Exercise objective
Retype the lines below exactly, but only those from the line that has "تبریک روز عشق" through the line that has "оно заражено шистосомой". Omit every picture.
──────── Data provided
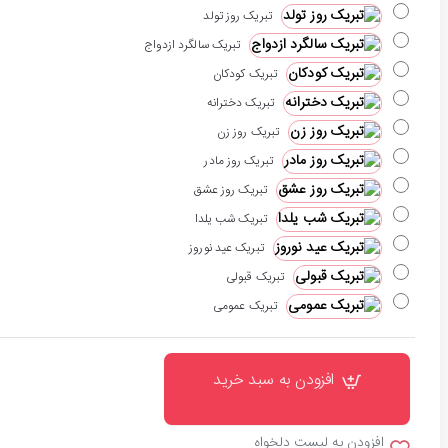
تبریک روز تولد
تبریک سالگرد ازدواج
تبریک کودکان
تبریک دخترانه
تبریک روز زن
تبریک روز مادر
تبریک روز عشق
تبریک شب یلدا
تبریک عید نوروز
تبریک قبولی
تبریک عمومی
افزودن به سبد خرید
افزودن به لیست دلخواه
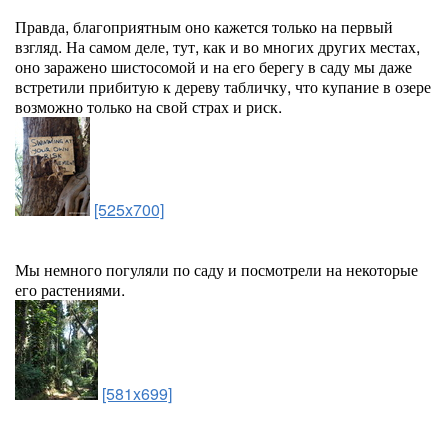
Правда, благоприятным оно кажется только на первый
взгляд. На самом деле, тут, как и во многих других местах,
оно заражено шистосомой и на его берегу в саду мы даже
встретили прибитую к дереву табличку, что купание в озере
возможно только на свой страх и риск.
[525x700]
Мы немного погуляли по саду и посмотрели на некоторые
его растениями.
[581x699]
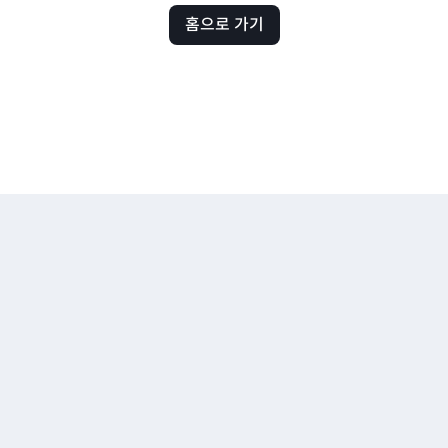
홈으로 가기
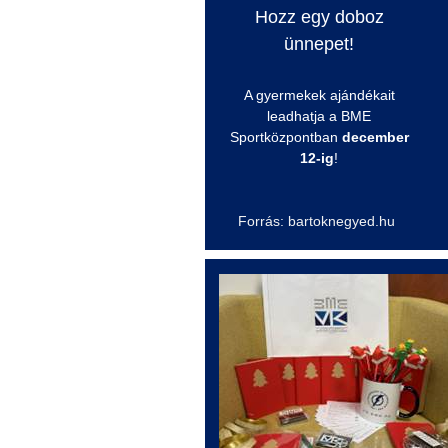
Hozz egy doboz
ünnepet!
A gyermekek ajándékait
leadhatja a BME
Sportközpontban
december
12-ig
!
Forrás: bartoknegyed.hu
────────────────
Task output
تبریک روز عشق
تبریک شب یلدا
تبریک عید نوروز
تبریک قبولی
تبریک عمومی
افزودن به سبد خرید
افزودن به لیست دلخواه
Правда, благоприятным оно кажется только на первый
взгляд. На самом деле, тут, как и во многих других местах,
оно заражено шистосомой и на его берегу в саду мы даже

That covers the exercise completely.